▶ [Problem to solve]:
When scanning the data, count every line with "worn" in it, and report only the resulting number.

▶ [Stored items]:
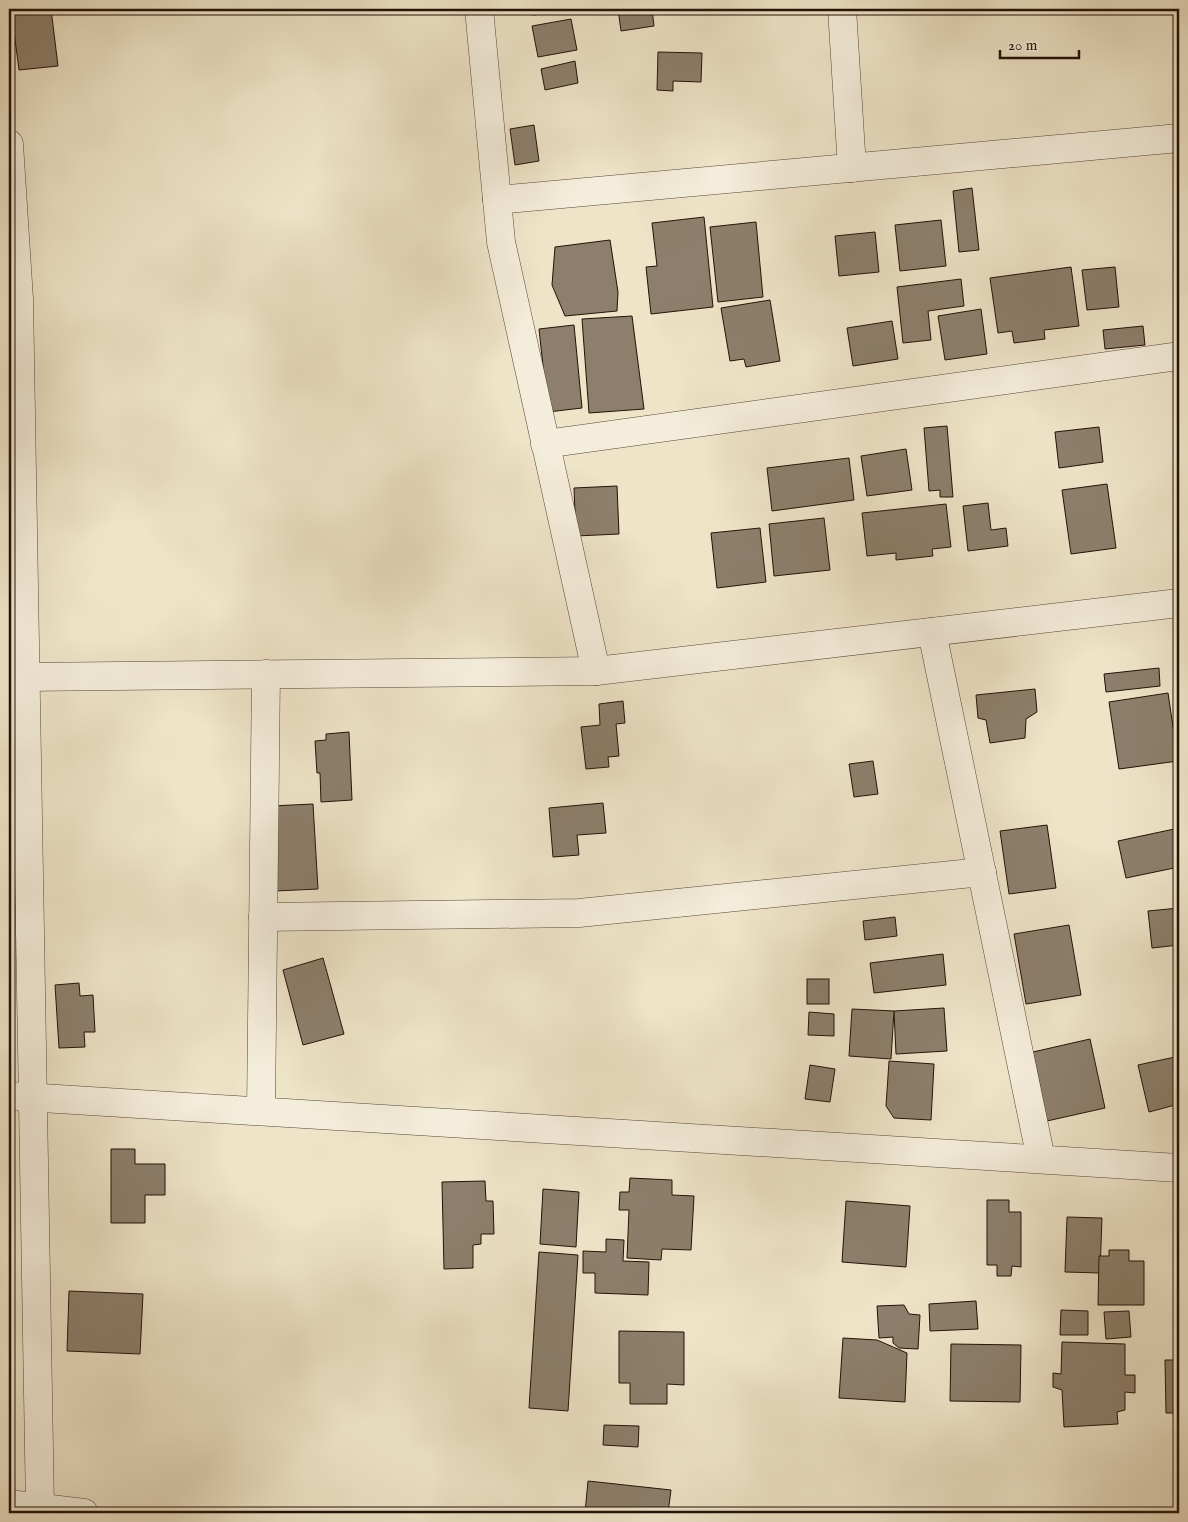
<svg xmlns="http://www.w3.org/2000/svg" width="1188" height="1522" viewBox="0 0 1188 1522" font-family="'IM FELL English',serif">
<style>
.building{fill:#8d7f6c;stroke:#231108}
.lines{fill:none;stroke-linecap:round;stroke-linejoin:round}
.minor-casing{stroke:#564638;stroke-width:29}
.minor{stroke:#f4eddb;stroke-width:28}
</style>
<rect width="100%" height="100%" fill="#eee4c8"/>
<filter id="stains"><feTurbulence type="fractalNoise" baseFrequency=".004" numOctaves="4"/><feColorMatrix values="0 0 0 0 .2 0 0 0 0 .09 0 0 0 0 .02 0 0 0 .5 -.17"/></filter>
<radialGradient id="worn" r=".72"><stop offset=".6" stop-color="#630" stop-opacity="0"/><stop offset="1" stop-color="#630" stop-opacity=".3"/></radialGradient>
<!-- building -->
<g class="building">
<polygon points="11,9 51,9 58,66 19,70"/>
<polygon points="532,9 561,9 561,12 533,15"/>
<polygon points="618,9 652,9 654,26 621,31"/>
<polygon points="571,19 577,50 538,57 532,26"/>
<polygon points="658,52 702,53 701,82 673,81 673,91 657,90"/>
<polygon points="575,61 578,83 545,90 541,69"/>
<polygon points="534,125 539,161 515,165 510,129"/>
<polygon points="972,188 979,250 959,252 953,191"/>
<polygon points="704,217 713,307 651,314 646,267 657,266 652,223"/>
<polygon points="941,220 946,266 900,271 895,225"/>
<polygon points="756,222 763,297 718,302 710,227"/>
<polygon points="875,232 879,272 839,276 835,236"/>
<polygon points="610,240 618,292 617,311 565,316 552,285 555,247"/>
<polygon points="1071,267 1079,326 1044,330 1045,339 1014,343 1012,331 998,333 990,278"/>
<polygon points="1115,267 1119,307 1087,310 1082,270"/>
<polygon points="961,279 964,306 928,311 931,340 903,343 897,287"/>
<polygon points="770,300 780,361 746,367 744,359 730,361 721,308"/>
<polygon points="981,309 987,354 945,360 938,316"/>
<polygon points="632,316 644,409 589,413 582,319"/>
<polygon points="892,321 898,359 853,366 847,328"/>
<polygon points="574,325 582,408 548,412 539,329"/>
<polygon points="1143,326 1145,345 1105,349 1103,330"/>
<polygon points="947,426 953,497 940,497 940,490 929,491 924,428"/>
<polygon points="1099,427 1103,462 1059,468 1055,432"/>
<polygon points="906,449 912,490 867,496 861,456"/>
<polygon points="849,458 854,500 772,511 767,468"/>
<polygon points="1107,484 1116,548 1071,554 1062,490"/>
<polygon points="617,486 619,534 576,536 574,488"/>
<polygon points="988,503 991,530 1006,528 1008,546 968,551 963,506"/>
<polygon points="946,504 951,547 932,549 933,556 896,560 896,553 867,556 862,513"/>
<polygon points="824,518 830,570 774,576 769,524"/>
<polygon points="760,528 766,582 717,588 711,533"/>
<polygon points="1159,668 1160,686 1106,692 1104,674"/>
<polygon points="1035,689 1037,712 1026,719 1025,738 990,743 986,720 978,718 976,695"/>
<polygon points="1168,693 1178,761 1119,769 1109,702"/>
<polygon points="623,701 625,723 616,724 619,756 608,757 609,767 586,769 581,727 600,725 599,704"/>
<polygon points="349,732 352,800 321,802 320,773 317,773 315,741 326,740 326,734"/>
<polygon points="873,761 878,794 854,797 849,764"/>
<polygon points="603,803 606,833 577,835 579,855 553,857 549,808"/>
<polygon points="313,804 318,889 275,891 271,806"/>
<polygon points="1047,825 1056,888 1009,894 1000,831"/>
<polygon points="1179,828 1179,867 1126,878 1118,841"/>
<polygon points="1179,908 1179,945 1152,948 1148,911"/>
<polygon points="895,917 897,936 865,940 863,921"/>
<polygon points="1069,925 1081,995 1026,1004 1014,934"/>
<polygon points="943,954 946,985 874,993 870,963"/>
<polygon points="323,958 344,1034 303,1045 283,970"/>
<rect x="807" y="979" width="22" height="25"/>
<polygon points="79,983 80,996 93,995 95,1032 84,1032 85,1047 59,1048 55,985"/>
<polygon points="944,1008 947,1051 896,1054 894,1011"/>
<polygon points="852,1009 894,1011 891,1059 849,1056"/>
<polygon points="809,1012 834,1014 834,1036 808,1035"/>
<polygon points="1090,1039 1105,1108 1047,1121 1033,1052"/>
<polygon points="1175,1057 1179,1075 1179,1104 1149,1112 1138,1065"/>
<polygon points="889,1061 934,1064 931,1120 894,1118 886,1106"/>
<polygon points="810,1065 835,1069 830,1102 805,1099"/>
<polygon points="111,1149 135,1149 135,1164 165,1164 165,1195 145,1195 145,1223 111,1223"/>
<polygon points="630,1178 672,1180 672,1195 694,1196 691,1250 662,1249 661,1260 627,1258 629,1210 619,1210 620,1192 629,1192"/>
<polygon points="485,1181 486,1201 493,1201 494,1234 481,1234 481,1244 473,1245 473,1268 444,1269 442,1182"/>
<polygon points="543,1189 579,1192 576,1247 540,1244"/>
<polygon points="987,1200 1009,1200 1009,1212 1021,1212 1021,1267 1012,1266 1011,1276 997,1276 997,1265 987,1265"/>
<polygon points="846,1201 910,1206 906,1267 842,1262"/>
<polygon points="1067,1217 1102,1218 1100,1273 1065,1272"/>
<polygon points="606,1239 624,1240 623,1261 649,1262 648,1295 595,1293 595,1273 583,1273 583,1251 606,1252"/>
<polygon points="1109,1250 1129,1250 1129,1261 1144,1261 1144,1305 1098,1305 1099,1256 1109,1256"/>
<polygon points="539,1252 578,1255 568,1411 529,1408"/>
<polygon points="69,1291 143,1294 140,1354 67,1351"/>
<polygon points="976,1301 978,1329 930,1331 929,1304"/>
<polygon points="904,1305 909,1314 920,1315 918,1349 899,1348 893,1343 893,1337 879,1338 877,1306"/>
<polygon points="1061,1310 1088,1311 1088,1335 1060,1335"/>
<polygon points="1129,1311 1131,1337 1106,1339 1104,1312"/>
<polygon points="619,1331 684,1332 684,1385 667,1384 667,1404 630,1404 630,1383 619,1383"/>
<polygon points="843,1338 877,1340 907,1353 905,1402 839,1398"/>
<polygon points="1062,1342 1125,1344 1125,1375 1135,1375 1135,1393 1125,1392 1125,1410 1117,1412 1118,1424 1064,1427 1062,1390 1053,1387 1053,1373 1061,1374"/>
<polygon points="951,1344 1021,1345 1020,1402 950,1401"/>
<polygon points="1165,1360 1179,1360 1179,1413 1166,1413"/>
<polygon points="604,1425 639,1426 638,1447 603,1445"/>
<polygon points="588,1481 671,1490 668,1513 585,1513"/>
</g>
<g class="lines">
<!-- minor casing -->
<g class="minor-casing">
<g id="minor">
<polyline points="479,9 501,242 596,671"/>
<polyline points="842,9 852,168"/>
<polyline points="9,144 19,299 40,1508"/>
<polyline points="497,200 1179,138"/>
<polyline points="545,444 1179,356"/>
<polyline points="932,632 1041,1159"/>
<polyline points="25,677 596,671 1179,603"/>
<polyline points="263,917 579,913 982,872"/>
<polyline points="9,1096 1179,1168"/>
<polyline points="261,1110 266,674"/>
<polyline points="9,1504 84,1513"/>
</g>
</g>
<!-- minor -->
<use href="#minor" class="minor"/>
</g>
<!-- margin -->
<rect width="1188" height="1522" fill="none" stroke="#eee4c8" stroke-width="30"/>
<rect x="10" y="10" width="1168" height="1502" fill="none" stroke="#231108" stroke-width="2.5"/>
<rect x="15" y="15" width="1158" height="1492" fill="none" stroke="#231108"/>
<!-- scale -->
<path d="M1000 50v8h79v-8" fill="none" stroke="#231108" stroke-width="2.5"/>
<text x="1008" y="50" font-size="15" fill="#231108" stroke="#f4eddb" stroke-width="4" paint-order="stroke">20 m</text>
<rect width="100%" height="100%" filter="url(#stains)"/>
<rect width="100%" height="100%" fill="url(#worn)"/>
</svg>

▶ [Finished task]:
2